Yes. It shouldn't matter for built-in types. For such types, the compiler can easily analyze the semantics and optimize them — if that doesn't change the behavior.

However, for class-type, it may (if not does) matter, because the semantic could be more complex in this case.

class X { /* code */ };

X x;

++x;
x++; 

The last two calls could be entirely different and may perform different things, just like these calls:

x.decrement(); //may be same as ++x (cheating is legal in C++ world!)
x.increment(); //may be same as x++

So dont let yourself trapped for the syntactic sugar.

Nawaz
  • 353,942
  • 115
  • 666
  • 851
  • Thanks, can you consider my amended question? The intention was that the post increment was an idiomatic implementation based on the pre increment. – jxh May 04 '15 at 18:10
  • 2
    @jxh: Your edit doesn't add much.

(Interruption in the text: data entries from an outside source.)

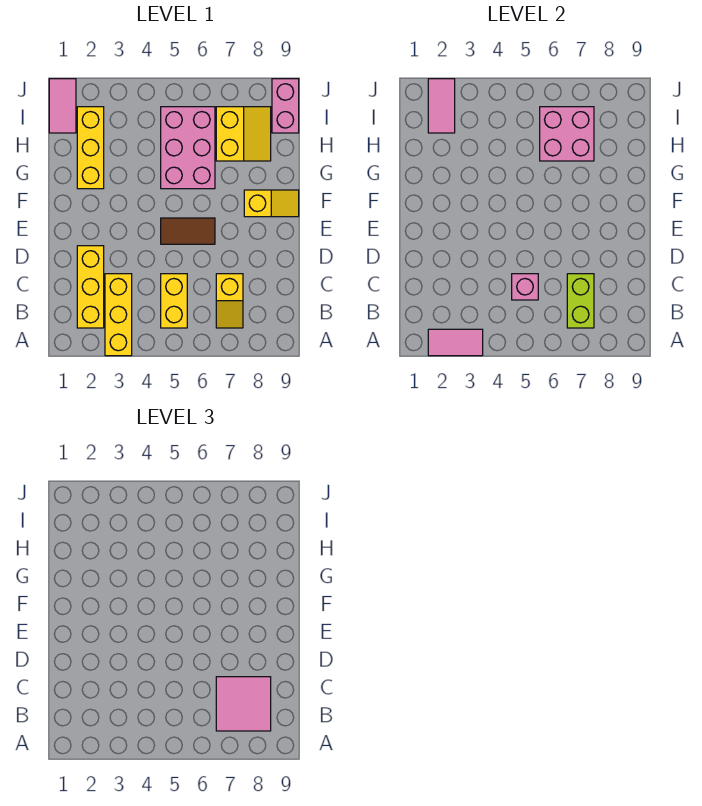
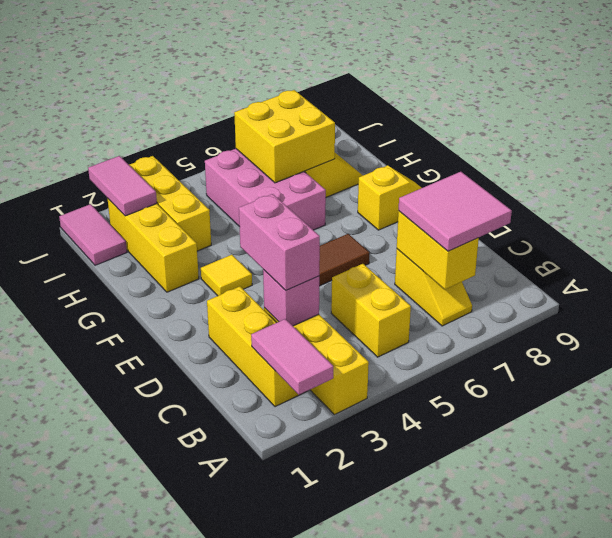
pink tile A2:A3 level 2 -> pink tile A2:B2 level 2
lime brick B7:C7 level 2 -> yellow brick B7:C7 level 2
pink brick C5 level 2 -> pink brick C3 level 2
none -> yellow tile F3 level 1
none -> yellow brick H3:J3 level 1
pink brick H6:I7 level 2 -> yellow brick H6:I7 level 2
pink brick I9:J9 level 1 -> pink brick C3:D3 level 3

The point is, the compiler *is free to change* your `i++` to `++i` **if** it can prove that such transformation wont change *the behavior* of the program. For built-in types, proofs are easy. For class types, it could be *really* difficult (or *practically* expensive)! – Nawaz May 04 '15 at 18:13
  • Okay, I already understood that post-increment may do much more than pre-increment. And, it is good that your answer addresses the general problem. But, given the scope of my question, can you say the compiler has the required information to optimize `i++` to `++i`, and that such a proof is as trivial as for built-in types? – jxh May 04 '15 at 18:29
  • @jxh: *But, given the scope of my question, can you say the compiler has the required information to optimize i++ to ++i, and that such a proof is as trivial as for built-in types?* **Doesn't my answer address that already?** – Nawaz May 04 '15 at 18:31
  • Your answer says it may or may not matter, and that the complexity of the object determines when it does. It does not answer if my particular case is considered too complex or not. – jxh May 04 '15 at 18:34
  • @jxh: Which compiler should I assume to answer your question? And how would I know if *that particular* compiler does that transformation or not? My answer cannot possibly answer in this manner, though it says what is trivial or what is not; what is *easy* and what is *difficult*. And as you've seen yourself that `++i` and `i++` emit *identical code*. Don't these pieces together answer your question? – Nawaz May 04 '15 at 18:40
  • I think I would have been satisfied with a statement that the information is sufficient for the compiler to make the determination. However, our discussion got me to think there is one more piece that is missing, which is the complexity of the destructor. I do believe that if the copy constructor and destructor are both trivial, and the post increment is idiomatic, the compiler can easily perform the analysis alluded to in your answer. – jxh May 04 '15 at 18:43
  • @jxh: Copy-constructor/Destructor and their complexities are the last things I'd discuss in this case. – Nawaz May 04 '15 at 18:47
  • 1
    Since the postfix implementation delegates the actual work to the prefix operator, the only things left are the copy and its destruction, right? – jxh May 04 '15 at 18:57
11

Typically the post-increment operator in user defined types involved creating a copy which is slower and more expensive than the typical pre-increment operator.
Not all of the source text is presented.